17848679. SYSTEMS AND METHODS FOR DISTRIBUTING LAYERS OF SPECIAL MIXTURE-OF-EXPERTS MACHINE LEARNING MODELS simplified abstract (Microsoft Technology Licensing, LLC)

From WikiPatents
Jump to navigation Jump to search

SYSTEMS AND METHODS FOR DISTRIBUTING LAYERS OF SPECIAL MIXTURE-OF-EXPERTS MACHINE LEARNING MODELS

Organization Name

Microsoft Technology Licensing, LLC

Inventor(s)

Devangkumar Rameshbhai Patel of Fremont CA (US)

Wei Zuo of Campbell CA (US)

Yuan Yu of Cupertino CA (US)

SYSTEMS AND METHODS FOR DISTRIBUTING LAYERS OF SPECIAL MIXTURE-OF-EXPERTS MACHINE LEARNING MODELS - A simplified explanation of the abstract

This abstract first appeared for US patent application 17848679 titled 'SYSTEMS AND METHODS FOR DISTRIBUTING LAYERS OF SPECIAL MIXTURE-OF-EXPERTS MACHINE LEARNING MODELS

Simplified Explanation

The patent application describes a computing system with different types of accelerators, each with different memory and processing capabilities. The system uses these accelerators to distribute a machine learning model that consists of dense and sparse layers. The dense layers are distributed on accelerators with greater memory capability, while the sparse layers are distributed on accelerators with greater processing capability.

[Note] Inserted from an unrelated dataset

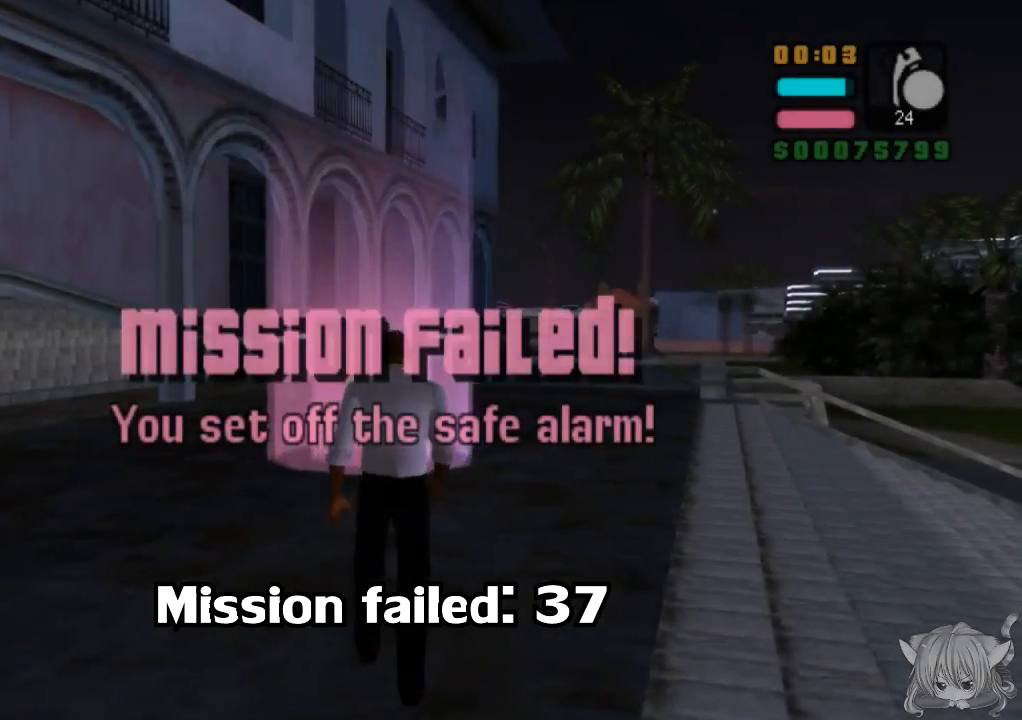
{"buttons": ["CROSS"], "left_stick": "up", "events": [[67, "left_stick", "up-right"], [217, "CROSS", "down"], [267, "left_stick", "up"]]}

  • The computing system has different accelerators with varying memory and processing capabilities.
  • The machine learning model is divided into dense and sparse layers.
  • Dense layers are distributed on accelerators with greater memory capability.
  • Sparse layers are distributed on accelerators with greater processing capability.

Potential Applications

This technology can be applied in various fields where machine learning models are used, such as:

  • Natural language processing
  • Computer vision
  • Speech recognition
  • Recommendation systems

Problems Solved

This technology addresses the following problems:

  • Imbalance between memory and processing capabilities in accelerators.
  • Efficient distribution of machine learning models across different accelerators.
  • Optimizing performance and resource utilization in computing systems.

Benefits

The benefits of this technology include:

  • Improved performance by utilizing accelerators with different capabilities effectively.
  • Enhanced memory capacity for processing dense layers.
  • Increased processing power for handling sparse layers.
  • Efficient utilization of computing resources.


Original Abstract Submitted

Some disclosed embodiments are directed to computing systems having different accelerators such that a first set of accelerators has a greater memory capability than a second set accelerators, while the second set of accelerators has a greater processing capability than the first set of accelerators. A machine learning model having different dense layers and sparse layers is distributed on the different accelerators such that the dense layers are distributed on one or more accelerators selected from the first set of accelerators and the sparse layers are distributed on one or more accelerators in the second set of accelerators.